▶ **TASK INPUTS**:
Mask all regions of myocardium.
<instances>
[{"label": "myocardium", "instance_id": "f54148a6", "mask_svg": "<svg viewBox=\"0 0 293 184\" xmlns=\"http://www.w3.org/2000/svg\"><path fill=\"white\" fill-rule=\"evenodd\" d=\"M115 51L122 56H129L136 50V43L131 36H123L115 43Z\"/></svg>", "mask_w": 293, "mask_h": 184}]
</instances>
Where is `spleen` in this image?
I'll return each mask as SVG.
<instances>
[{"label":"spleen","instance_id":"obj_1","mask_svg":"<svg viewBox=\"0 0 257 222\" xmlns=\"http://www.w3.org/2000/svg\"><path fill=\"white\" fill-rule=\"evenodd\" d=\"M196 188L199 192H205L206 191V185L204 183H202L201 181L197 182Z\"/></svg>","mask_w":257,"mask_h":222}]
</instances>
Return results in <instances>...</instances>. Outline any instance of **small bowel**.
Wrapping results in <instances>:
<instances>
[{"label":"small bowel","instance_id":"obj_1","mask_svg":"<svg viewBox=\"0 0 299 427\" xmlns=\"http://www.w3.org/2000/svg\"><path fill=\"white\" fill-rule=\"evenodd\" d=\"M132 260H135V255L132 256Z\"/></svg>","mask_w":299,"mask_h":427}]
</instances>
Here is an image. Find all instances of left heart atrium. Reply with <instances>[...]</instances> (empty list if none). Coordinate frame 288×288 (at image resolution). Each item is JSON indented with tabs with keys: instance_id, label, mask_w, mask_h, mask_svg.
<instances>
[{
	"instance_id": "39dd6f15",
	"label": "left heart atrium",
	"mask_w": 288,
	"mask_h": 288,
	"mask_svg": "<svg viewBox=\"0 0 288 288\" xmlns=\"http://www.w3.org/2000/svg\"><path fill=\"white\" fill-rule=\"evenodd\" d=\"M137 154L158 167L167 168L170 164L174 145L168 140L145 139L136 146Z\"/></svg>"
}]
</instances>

▶ **WHAT THE TASK REQUIRES**: Reproduce the material above word for word, beginning at the line that contains "Return results in" and continuing through the end of the material.

▶ **SOLUTION TO THE EXERCISE**:
Return results in <instances>...</instances>. Outline any instance of **small bowel**.
Wrapping results in <instances>:
<instances>
[{"label":"small bowel","instance_id":"obj_1","mask_svg":"<svg viewBox=\"0 0 299 427\" xmlns=\"http://www.w3.org/2000/svg\"><path fill=\"white\" fill-rule=\"evenodd\" d=\"M132 260H135V255L132 256Z\"/></svg>","mask_w":299,"mask_h":427}]
</instances>
Here is an image. Find all instances of left heart atrium. Reply with <instances>[...]</instances> (empty list if none). Coordinate frame 288×288 (at image resolution). Each item is JSON indented with tabs with keys: instance_id, label, mask_w, mask_h, mask_svg.
<instances>
[{
	"instance_id": "39dd6f15",
	"label": "left heart atrium",
	"mask_w": 288,
	"mask_h": 288,
	"mask_svg": "<svg viewBox=\"0 0 288 288\" xmlns=\"http://www.w3.org/2000/svg\"><path fill=\"white\" fill-rule=\"evenodd\" d=\"M137 154L158 167L167 168L170 164L174 145L168 140L145 139L136 146Z\"/></svg>"
}]
</instances>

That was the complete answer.